Why use `thread' as an argument of Syscalls?
Daniel Eischen
deischen at freebsd.org
Mon Jun 5 08:19:52 PDT 2006
On Mon, 5 Jun 2006, MingyanGuo wrote:
> On 6/5/06, Daniel Eischen <deischen at freebsd.org> wrote:
>>
>> On Mon, 5 Jun 2006, MingyanGuo wrote:
>>
>> > Hi all,
>> > I find that FreeBSD Syscalls always have an `thread'
>> > argument, for example, preadv(/sys/kern/sys_generic.c)
>> > has a `td' argument. But some Syscalls may rarely use
>> > this argument, and thay ( and functions they invoke) can
>> > get the `thread' who make the Syscall _easily_ via
>> > `curthread' macro if needed.

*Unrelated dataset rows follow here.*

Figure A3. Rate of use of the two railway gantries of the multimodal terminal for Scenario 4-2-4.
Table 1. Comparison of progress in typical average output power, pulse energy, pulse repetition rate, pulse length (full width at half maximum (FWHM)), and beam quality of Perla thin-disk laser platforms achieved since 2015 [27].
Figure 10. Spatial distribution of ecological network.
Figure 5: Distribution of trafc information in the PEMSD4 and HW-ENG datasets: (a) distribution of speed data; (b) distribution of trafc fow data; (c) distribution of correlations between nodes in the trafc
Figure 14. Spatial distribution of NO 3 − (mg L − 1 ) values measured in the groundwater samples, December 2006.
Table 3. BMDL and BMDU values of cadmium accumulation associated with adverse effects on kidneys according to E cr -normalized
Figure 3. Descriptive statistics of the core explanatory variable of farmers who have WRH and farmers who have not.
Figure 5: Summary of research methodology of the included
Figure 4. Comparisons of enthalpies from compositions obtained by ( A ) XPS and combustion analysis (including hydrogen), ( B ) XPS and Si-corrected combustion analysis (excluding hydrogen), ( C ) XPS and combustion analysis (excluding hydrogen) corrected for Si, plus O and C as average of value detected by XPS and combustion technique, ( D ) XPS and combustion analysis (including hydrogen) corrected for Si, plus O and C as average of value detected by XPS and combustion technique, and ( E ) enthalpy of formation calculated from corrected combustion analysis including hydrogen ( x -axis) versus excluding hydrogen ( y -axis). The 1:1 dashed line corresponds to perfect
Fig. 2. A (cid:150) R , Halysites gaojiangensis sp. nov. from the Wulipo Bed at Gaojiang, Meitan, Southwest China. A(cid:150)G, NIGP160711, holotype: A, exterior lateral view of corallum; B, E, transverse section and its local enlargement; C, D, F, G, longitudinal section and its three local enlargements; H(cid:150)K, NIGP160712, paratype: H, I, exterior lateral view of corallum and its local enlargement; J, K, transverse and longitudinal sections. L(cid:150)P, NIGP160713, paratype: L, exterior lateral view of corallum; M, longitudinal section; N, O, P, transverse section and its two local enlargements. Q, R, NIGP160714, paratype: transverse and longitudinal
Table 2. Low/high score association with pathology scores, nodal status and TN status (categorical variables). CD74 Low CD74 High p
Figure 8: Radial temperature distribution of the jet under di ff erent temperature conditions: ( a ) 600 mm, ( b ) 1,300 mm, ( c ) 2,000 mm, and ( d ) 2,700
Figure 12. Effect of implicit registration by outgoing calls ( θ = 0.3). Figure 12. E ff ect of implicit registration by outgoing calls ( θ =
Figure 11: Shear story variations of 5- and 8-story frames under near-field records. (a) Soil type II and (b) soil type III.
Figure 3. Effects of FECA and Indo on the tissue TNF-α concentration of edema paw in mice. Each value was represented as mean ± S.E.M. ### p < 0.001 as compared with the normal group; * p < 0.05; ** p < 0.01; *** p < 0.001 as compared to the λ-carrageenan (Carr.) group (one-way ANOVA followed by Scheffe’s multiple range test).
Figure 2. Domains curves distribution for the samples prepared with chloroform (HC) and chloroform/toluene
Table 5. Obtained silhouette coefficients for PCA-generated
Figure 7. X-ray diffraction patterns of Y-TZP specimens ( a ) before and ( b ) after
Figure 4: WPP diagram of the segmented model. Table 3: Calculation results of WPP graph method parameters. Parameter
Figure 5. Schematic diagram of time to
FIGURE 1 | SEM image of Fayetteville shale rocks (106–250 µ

So the `thread' argument
>> > seems not needed.
>> > Can anybody tell me why use `thread' as an argument
>> > of Syscalls?
>>
>> You could have asked "why use 'proc' as an argument of Syscalls"
>> 12 years ago (or more). When the kernel became thread-aware
>> (almost 5 years ago), most 'struct proc' arguments were changed
>> to 'struct thread'.
>>
>> --
>> DE
>>
>
> They are the same questions, I think ;-). Now would
> you please explain "why use `proc' as an argument
> of Syscalls" to me :)? I've read some source code
> of the kernel, but no comments about it found.
I don't know. Convention? It makes sense to me.